Task data ▸

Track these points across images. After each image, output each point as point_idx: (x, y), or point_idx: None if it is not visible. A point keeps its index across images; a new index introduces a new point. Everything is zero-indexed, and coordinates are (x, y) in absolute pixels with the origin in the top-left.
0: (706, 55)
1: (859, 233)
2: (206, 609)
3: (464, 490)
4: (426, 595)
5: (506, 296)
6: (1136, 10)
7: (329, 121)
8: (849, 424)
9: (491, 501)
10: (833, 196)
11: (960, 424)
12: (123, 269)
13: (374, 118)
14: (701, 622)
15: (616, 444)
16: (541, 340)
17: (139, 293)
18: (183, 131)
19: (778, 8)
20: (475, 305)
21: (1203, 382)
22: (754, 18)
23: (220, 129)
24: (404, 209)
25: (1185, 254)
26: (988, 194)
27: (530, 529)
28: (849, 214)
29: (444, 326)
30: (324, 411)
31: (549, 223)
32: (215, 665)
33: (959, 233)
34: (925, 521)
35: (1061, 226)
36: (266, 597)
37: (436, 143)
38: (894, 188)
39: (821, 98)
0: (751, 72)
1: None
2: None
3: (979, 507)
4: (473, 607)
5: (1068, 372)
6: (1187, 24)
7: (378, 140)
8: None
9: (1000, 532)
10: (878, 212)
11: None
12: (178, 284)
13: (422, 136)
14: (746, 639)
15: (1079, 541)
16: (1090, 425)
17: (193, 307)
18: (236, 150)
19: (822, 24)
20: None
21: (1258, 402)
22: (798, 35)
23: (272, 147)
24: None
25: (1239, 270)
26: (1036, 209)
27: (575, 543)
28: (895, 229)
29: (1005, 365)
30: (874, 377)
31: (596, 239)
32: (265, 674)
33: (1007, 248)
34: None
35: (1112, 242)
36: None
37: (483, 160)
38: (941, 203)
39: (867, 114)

* * *

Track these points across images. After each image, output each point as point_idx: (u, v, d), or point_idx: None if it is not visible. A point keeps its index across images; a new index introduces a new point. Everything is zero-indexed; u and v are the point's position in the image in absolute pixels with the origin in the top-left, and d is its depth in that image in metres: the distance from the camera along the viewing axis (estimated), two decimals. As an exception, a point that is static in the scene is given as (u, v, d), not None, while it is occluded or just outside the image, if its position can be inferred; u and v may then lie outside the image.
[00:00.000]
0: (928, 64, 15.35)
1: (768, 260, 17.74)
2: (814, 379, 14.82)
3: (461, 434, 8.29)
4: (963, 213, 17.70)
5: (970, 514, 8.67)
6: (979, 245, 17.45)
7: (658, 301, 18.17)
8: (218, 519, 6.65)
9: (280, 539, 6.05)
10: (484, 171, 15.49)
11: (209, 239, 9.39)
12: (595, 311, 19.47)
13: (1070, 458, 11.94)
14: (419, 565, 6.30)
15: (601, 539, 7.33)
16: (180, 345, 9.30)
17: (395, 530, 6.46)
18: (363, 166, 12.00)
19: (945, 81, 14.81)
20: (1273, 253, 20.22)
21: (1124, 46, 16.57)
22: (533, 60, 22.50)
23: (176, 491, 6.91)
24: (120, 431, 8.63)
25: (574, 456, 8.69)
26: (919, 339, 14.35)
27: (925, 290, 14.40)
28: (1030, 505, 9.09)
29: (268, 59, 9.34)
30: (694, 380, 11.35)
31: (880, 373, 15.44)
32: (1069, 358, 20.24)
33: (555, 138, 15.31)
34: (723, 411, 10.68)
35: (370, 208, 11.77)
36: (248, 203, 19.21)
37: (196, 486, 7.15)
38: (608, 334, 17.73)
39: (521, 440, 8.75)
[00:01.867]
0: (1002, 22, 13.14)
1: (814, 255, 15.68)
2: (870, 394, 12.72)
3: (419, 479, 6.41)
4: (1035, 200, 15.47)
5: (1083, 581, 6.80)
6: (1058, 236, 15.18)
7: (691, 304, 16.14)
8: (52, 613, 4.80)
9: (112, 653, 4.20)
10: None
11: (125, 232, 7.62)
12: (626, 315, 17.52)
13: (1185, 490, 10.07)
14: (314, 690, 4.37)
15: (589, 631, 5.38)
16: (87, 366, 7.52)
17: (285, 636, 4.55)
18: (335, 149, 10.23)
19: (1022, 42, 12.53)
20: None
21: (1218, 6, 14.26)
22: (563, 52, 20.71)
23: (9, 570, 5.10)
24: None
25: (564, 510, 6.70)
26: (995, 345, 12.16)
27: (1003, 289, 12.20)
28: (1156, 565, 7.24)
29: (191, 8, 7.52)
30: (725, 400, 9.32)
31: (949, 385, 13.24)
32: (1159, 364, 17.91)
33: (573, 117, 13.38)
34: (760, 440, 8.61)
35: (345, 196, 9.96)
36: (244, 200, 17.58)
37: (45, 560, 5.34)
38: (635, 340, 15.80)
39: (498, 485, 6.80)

Exercise brief ▸
Output exactly the lines of the material above from the one containing "18: (363, 166, 12.00)" up to and including the one containing "[00:01.867]".

Your solution ▸
18: (363, 166, 12.00)
19: (945, 81, 14.81)
20: (1273, 253, 20.22)
21: (1124, 46, 16.57)
22: (533, 60, 22.50)
23: (176, 491, 6.91)
24: (120, 431, 8.63)
25: (574, 456, 8.69)
26: (919, 339, 14.35)
27: (925, 290, 14.40)
28: (1030, 505, 9.09)
29: (268, 59, 9.34)
30: (694, 380, 11.35)
31: (880, 373, 15.44)
32: (1069, 358, 20.24)
33: (555, 138, 15.31)
34: (723, 411, 10.68)
35: (370, 208, 11.77)
36: (248, 203, 19.21)
37: (196, 486, 7.15)
38: (608, 334, 17.73)
39: (521, 440, 8.75)
[00:01.867]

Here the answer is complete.